Auctioneer Paul Menck in action at 27, Kara Street, Lane Cove – one of the hardest hit suburbs during the downturn. Photo: Peter Rae

By May, auction volumes were down 35 per cent year on year, as uncertainty about the federal election, and potential changes to negative gearing loomed. Of 181 properties scheduled for auction on Election Day, little more than half sold.

Within a month, the mood had shifted. The weekly clearance rate hit 65.3 per cent on June 15, the highest revised rate since late 2017, with agents citing renewed buyer confidence off the back of a Coalition victory and June interest rate cut –  the first cut in almost three years.

At one auction that day, more than a dozen bidders turned out to compete for a three-bedroom Lavender Bay house that sold to downsizers for $6.71 million – $1.2 million above the reserve.

Meanwhile, at the relatively more affordable end of the market, a whopping 32 bidders turned out for a three-bedroom West Ryde house that sold for $1.335 million.

The auction for 15 Linton Avenue, West Ryde drew more than 100 people as the market began to gather pace. Photo: Peter Rae.

One month on – another rate cut and an easing of lending restrictions later – clearance rates continued to gain momentum, but auction volumes remained low.

In July a north shore house, on the market for the second time in nine months, avoided selling at a loss. However, to close the deal they had to lower their expectations by $50,000 in post-auction negotiations – after the Lane Cove West property passed in.

Increasing buyer demand off the back of cheaper credit, combined with a shortage of stock over the winter months, soon had agents reporting an increase in the number of bidders at auction.

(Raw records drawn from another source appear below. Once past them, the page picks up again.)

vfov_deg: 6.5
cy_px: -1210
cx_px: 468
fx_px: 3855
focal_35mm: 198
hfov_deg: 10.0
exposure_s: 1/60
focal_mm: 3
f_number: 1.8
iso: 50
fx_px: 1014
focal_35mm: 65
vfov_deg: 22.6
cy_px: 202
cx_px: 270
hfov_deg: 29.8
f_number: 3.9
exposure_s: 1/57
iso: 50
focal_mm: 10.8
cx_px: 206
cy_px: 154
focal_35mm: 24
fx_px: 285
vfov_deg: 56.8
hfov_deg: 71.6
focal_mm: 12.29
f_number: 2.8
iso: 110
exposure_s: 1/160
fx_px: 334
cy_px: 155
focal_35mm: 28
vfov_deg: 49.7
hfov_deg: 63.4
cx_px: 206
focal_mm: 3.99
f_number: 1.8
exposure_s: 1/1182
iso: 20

By year's end, droves of buyers and curious bystanders turned up at auctions in Sydney to watch the market back in full swing. Photo: Peter Rae

Fourteen registered bidders, mostly investors, pushed the price of a Surry Hills terrace $700,000 above reserve to a $3.3 million price tag, on one of the quietest auction days of the year.  

The following week, 13 bidders – undeterred by a neighbouring development abandoned due to contamination – pushed the price of an Erksineville apartment $200,000 above the reserve.

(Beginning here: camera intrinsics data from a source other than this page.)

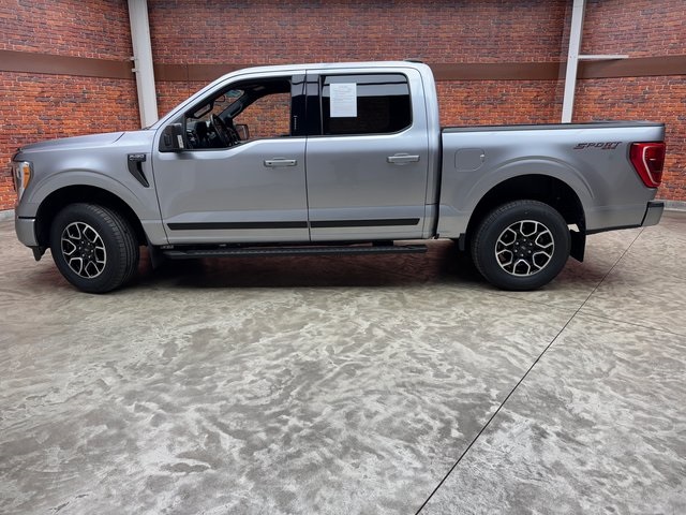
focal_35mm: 24
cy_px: 258
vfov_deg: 56.8
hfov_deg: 71.6
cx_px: 343
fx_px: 476
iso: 50
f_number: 1.78
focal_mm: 6.76
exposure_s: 1/120
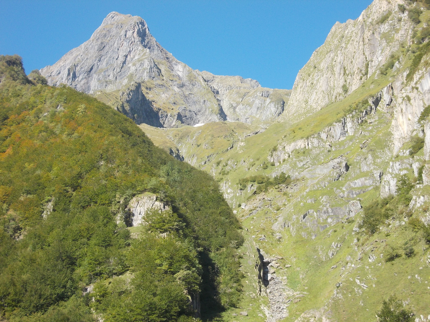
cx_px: 215
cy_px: 161
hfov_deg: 27.4
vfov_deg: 20.7
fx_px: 882
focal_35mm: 71
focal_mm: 10
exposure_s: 1/200
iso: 80
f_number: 4.3
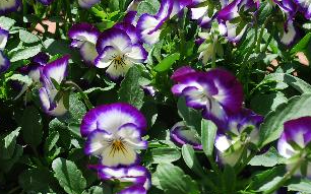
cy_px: 66
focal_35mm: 84
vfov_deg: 15.5
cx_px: 129
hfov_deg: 24.6
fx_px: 712
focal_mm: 42
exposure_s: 1/100
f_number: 8
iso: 100
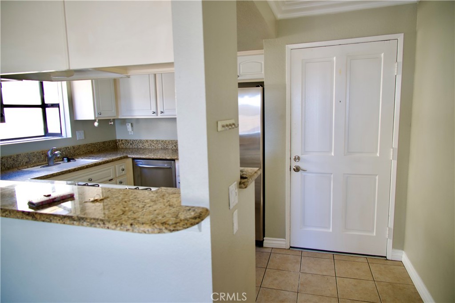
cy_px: 152
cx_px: 228
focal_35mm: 24
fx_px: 303
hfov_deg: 73.7
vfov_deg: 53.1
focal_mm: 24
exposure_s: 1/125
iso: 640
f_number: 4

The weekly clearance rate hit 70 per cent in July and has remained above that most weeks since, despite a steady increase in auctions.

In October, weeks after a third interest rate cut, a Mascot townhouse that passed in at auction in 2018 when no buyers turned up, sold to local investors for $176,000 above reserve after attracting six bidders.

The following month, Sydney had it’s busiest auction day since early 2018, with 888 scheduled auctions on the last day of the spring selling season.  The day drew big results with one Castle Cove house selling $1 million above reserve, despite only two bidders, and multiple more properties selling more than half a million dollars above buyer’s expectations.

Those who bought during the downturn have also started to see gains. In recent weeks a couple who “saw an opportunity in the market” made a $400,000 windfall on a Stanmore house – which records show they bought for $1.25 million, just days before the federal election.